Chelato Uclés, eterno entrenador del fútbol hondureño, falleció el miércoles (28.04.2021) en Tegucigalpa, dejando un legado imborrable en la historia del fútbol de Honduras, entre ellos, la histórica clasificación y participación de la Selección de Honduras en el Mundial de España 82.
Un 21 de junio de 1982, Chelato Uclés se dio cuenta que sería eterno. Minutos antes de debutar ante el anfitrión España en el estadio Luis Casanova de Valencia (hoy Mestalla), el entrenador cambió las reglas del camerino y para acabar con los nervios de sus jugadores, escribió una frase en la pizarra que cambió la historia para siempre.
"En 90 minutos, el mundo hablará de nosotros", escribió Chelato y el resto es historia.
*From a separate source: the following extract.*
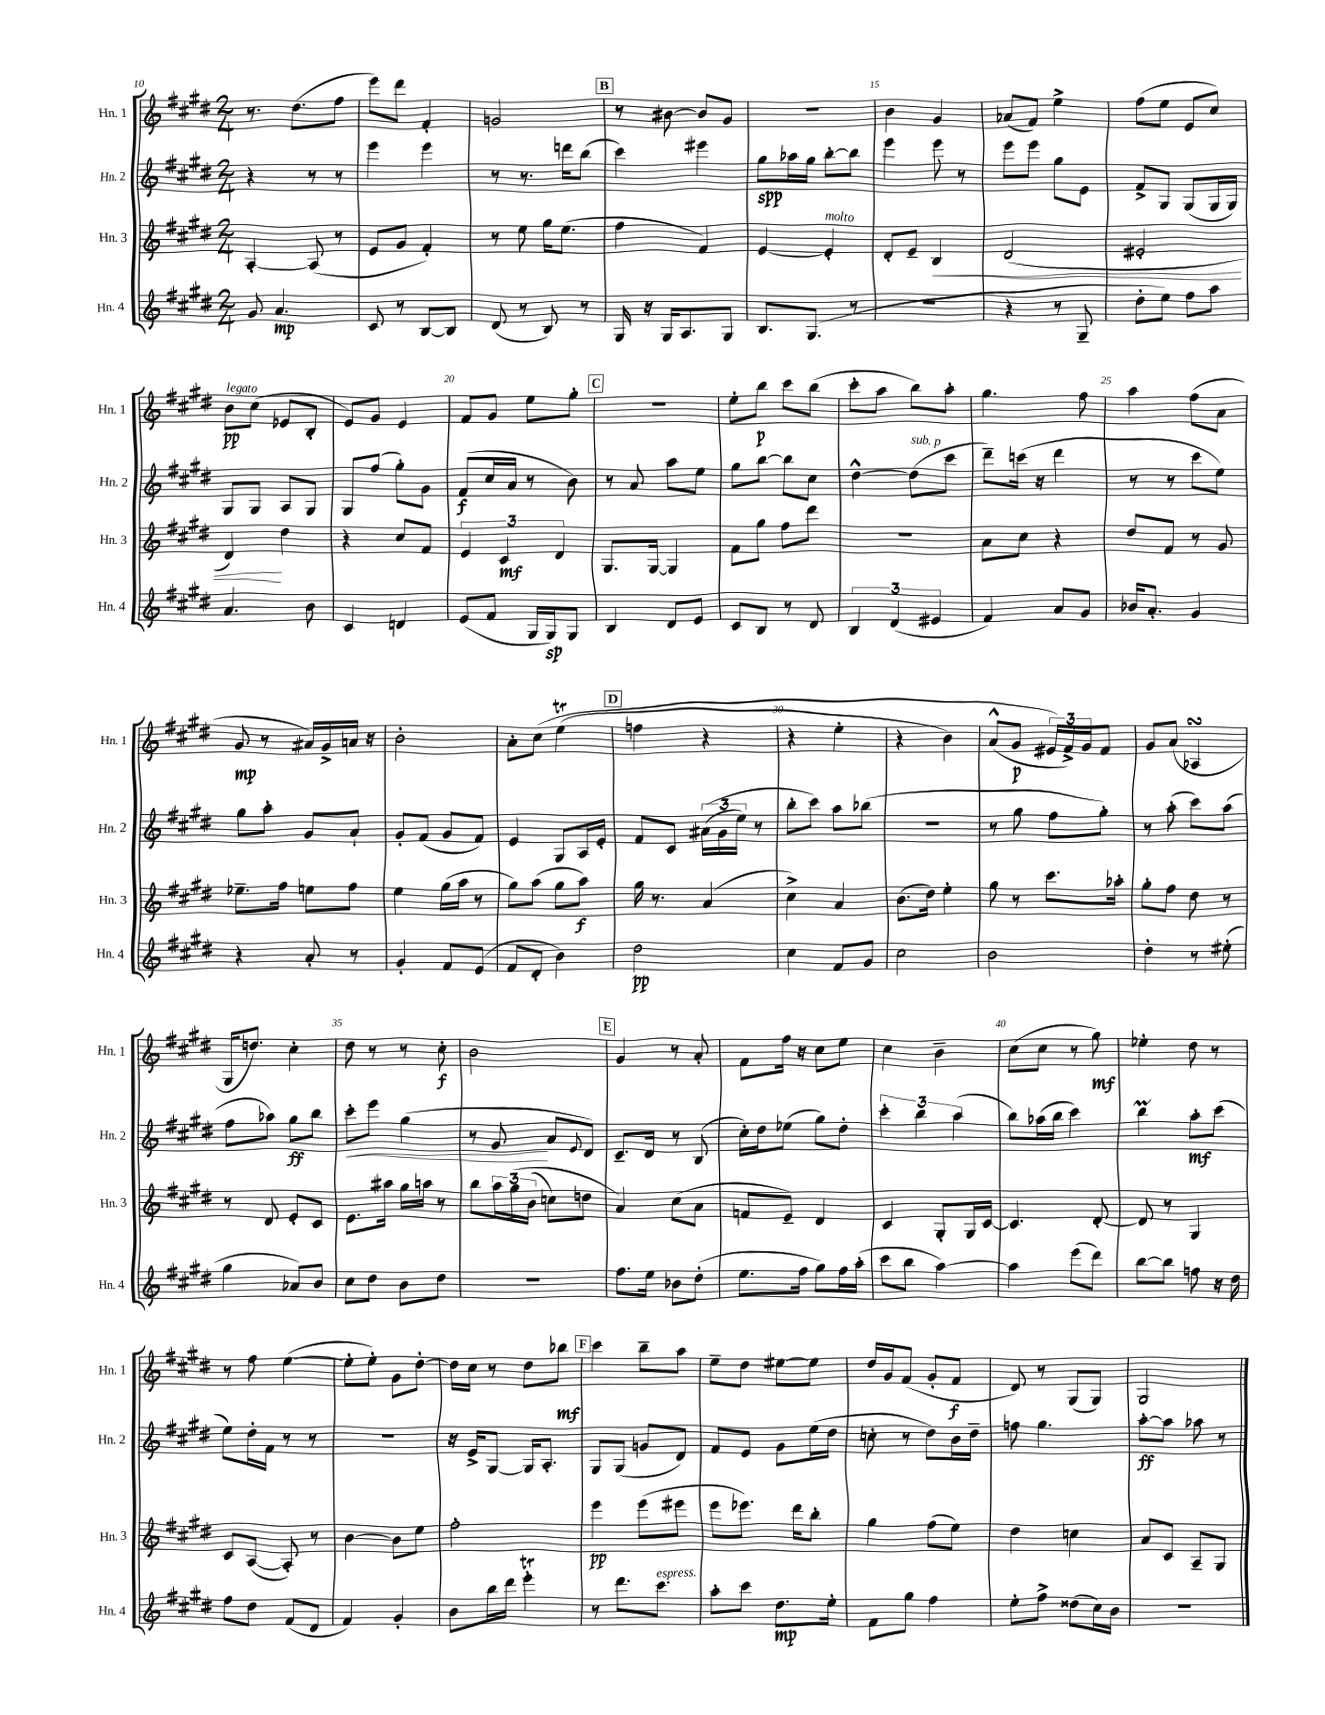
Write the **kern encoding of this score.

La ansiedad del novato equipo hondureño, que aquella noche el mundo creía sería goleado, se acabó y salieron al campo a dar el conocido como "Hondurazo", un empate a uno que nadie quería creer.
Chelato, maestro y padre
Según relatos que nos dejan la experiencia, las entrevistas y las charlas en tardes de fútbol, Chelato Uclés fue más que un entrenador de fútbol para aquella generación de 1982. De hecho, muchos lo consideraban maestro y padre.
Porque las labores de Uclés con aquellos jugadores iba más allá del campo de fútbol. A muchos les platicaba de literatura, letras, y educación, de hecho, Chelato llevó a su equipo a la Ópera de Valencia, al teatro. Siempre trató de inculcarles como nutrir al ser humano.
De manera paterna, Chelato, pese a sus polémicas mediáticas, también fue un consejero para muchos jugadores, no solo de aquella selección, sino de muchos otros futbolistas.
"Se nos fue más que un entrenador, sino también un padre, amigo y consejero", dijo a la HRN, Jaime Villegas, capitán de aquella selección hondureña. "Honduras pierde al mejor entrenador de fútbol en toda su historia", catalogó.